The planned caching design isn't clear from these comments; e.g., how many caches do we have?

I recommend outlining the lifecycle for a particular SSO <> II integration (first time it's a cache miss, second time it's a hit, third time it's a miss due to cache eviction, etc.)

Yes, probably a clear diagram doesn't hurt here either.

aterga · 2026-05-20T14:52:27Z

+enum CacheEntry<V> {
+    /// Fetched and currently usable.
+    Done { value: V, expires_at_secs: u64 },
+    /// First caller is fetching; concurrent arrivals register their `Waker`


Can we omit this new terminology?

At the very least, please clearly define all the terms, e.g., "waker"

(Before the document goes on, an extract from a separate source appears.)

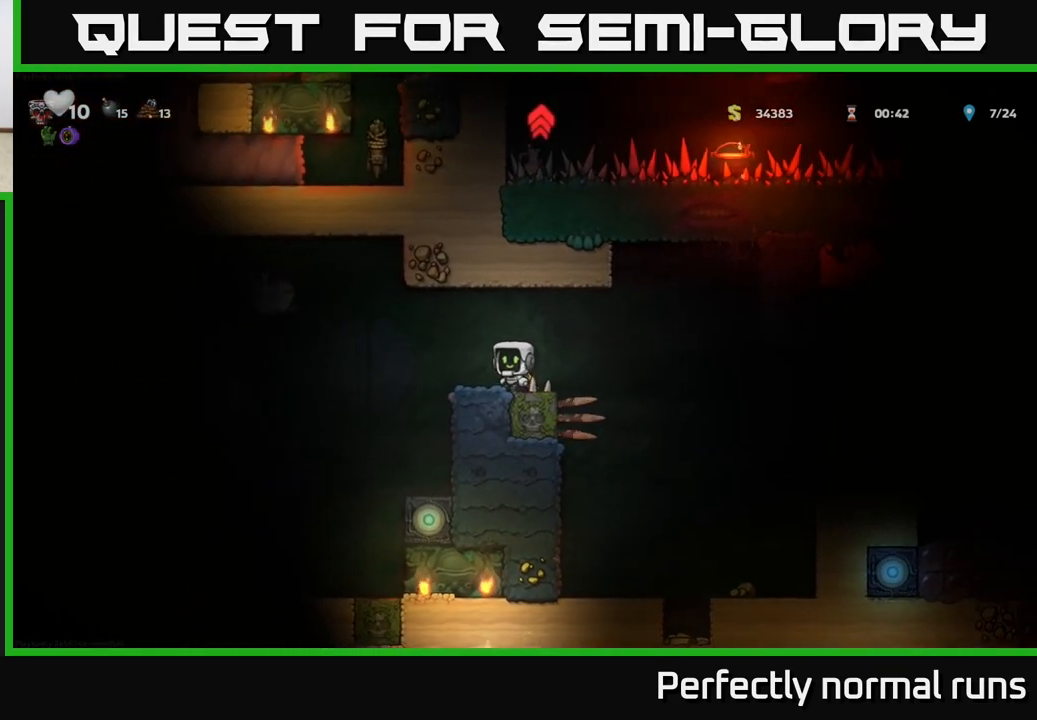
{"buttons": [], "left_stick": "left", "right_stick": "center", "events": [[67, "left_stick", "left"], [233, "A", "down"], [450, "A", "up"], [450, "left_stick", "center"], [500, "left_stick", "left"]]}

aterga · 2026-05-20T14:56:12Z

+
+Entry TTL: 1 hour for both. Matches the upstream OIDC discovery doc cache headers we've observed, and is well under the JWKS rotation window of every mainstream IdP (Google rotates ~every 4–6 h; Microsoft daily; Apple monthly). On TTL lapse, the next verifier call observes the entry as expired and re-fetches inline — same code path as a cold start.
+
+Numbers tunable; they live in two consts in the cache module:


nit. a bit repetitive?

Indeed section 5.4 has unintended repeated code block and paragraph.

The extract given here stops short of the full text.